Mandelate racemase in pieces: Effective concentrations of enzyme functional groups in the transition state

Mandelate racemase (EC 5.1.2.2) catalyzes the abstraction of a proton from a carbon atom adjacent to a carboxylate function, a reaction which is kinetically and thermodynamically unfavorable. Proton NMR spectroscopy and polarimetry were used to measure the rates of deuterium incorporation into the ct-position of mandelate and the racemization of (R)-mandelate, after samples had been incubated at elevated temperatures.

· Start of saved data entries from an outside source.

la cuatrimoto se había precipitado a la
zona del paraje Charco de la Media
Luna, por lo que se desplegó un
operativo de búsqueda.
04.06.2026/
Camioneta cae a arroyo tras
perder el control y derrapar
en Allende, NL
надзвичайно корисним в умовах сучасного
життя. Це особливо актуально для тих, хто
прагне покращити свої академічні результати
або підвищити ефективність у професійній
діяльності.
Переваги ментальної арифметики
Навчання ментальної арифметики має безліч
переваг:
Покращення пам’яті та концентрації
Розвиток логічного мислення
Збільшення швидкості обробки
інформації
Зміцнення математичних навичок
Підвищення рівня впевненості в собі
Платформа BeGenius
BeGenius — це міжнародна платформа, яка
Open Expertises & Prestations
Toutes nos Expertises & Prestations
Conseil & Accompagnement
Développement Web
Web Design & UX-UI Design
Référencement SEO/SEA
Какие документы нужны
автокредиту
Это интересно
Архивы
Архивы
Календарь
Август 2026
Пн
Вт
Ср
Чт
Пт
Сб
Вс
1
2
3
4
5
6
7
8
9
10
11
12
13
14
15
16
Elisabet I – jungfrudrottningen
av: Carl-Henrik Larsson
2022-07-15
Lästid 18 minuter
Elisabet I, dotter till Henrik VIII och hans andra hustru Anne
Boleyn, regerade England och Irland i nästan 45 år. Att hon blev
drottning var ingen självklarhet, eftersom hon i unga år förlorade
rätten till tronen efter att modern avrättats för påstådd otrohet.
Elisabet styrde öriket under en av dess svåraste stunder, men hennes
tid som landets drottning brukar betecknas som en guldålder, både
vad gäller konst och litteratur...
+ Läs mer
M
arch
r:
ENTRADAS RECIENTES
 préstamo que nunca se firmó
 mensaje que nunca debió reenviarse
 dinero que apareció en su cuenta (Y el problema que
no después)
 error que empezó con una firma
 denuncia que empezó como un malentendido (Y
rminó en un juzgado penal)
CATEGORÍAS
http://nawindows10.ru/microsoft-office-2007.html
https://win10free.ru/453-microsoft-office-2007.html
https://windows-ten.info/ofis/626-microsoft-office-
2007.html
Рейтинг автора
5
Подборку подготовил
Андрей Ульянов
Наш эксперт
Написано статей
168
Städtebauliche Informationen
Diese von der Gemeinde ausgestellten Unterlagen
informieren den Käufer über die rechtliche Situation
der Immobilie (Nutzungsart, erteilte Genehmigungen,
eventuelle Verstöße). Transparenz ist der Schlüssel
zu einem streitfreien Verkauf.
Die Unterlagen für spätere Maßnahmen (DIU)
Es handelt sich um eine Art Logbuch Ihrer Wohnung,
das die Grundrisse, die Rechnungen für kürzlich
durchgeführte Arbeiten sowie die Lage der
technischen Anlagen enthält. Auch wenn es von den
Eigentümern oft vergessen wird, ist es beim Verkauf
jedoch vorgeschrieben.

Using an Arrhenius plot, the value of the free energy of activation for racemization and deuterium exchange was calculated to be 34.6 (+/-0.9) kcal/mol under neutral conditions, at 25 degrees C. This result indicates that mandelate racemase produces a remarkable rate enhancement [(1.7 x 10(15))fold], and a level of transition state affinity (K-tx = 2 x 10(-19) M), that surpasses the levels achieved by most enzymes. Methylamine, imidazole, and acetate catalyzed the nonenzymatic hydrogen-deuterium exchange reaction at 170 degrees C, and the values of the second-order rate constants are 2.8 (+/-0.2) x 10(-5), 13.4 (+/-0.7) x 10(-5), and less than or equal to 4 (+/-1) x 10(-7) M(-1) s(-1), respectively. By comparing wild-type mandelate racemase's proficiency as a catalyst with the proficiencies of these small molecules which correspond to the missing pieces in the variant enzymes Lys166Arg [Kallarakal, A. T., et al. (1995) Biochemistry 34, 2788-2797], His297Asn [Landro, J. A., et al. (1991) Biochemistry 30, 9274-9281], and Glu317Gln [Mitra, B., et al. (1995) Biochemistry 34, 2777-2787], we estimate the effective concentrations of the catalytic side chains of Lys 166, His 297, and Glu 317 as greater than or equal to 622, greater than or equal to 3 x 10(3), and greater than or equal to 3 x 10(5) M, respectively, in the native protein. These observations support the view that general acid-general base catalysis, inefficient in simple model systems, becomes an efficient mode of catalysis when structural complementarity between an enzyme and its substrate is optimized in the transition state.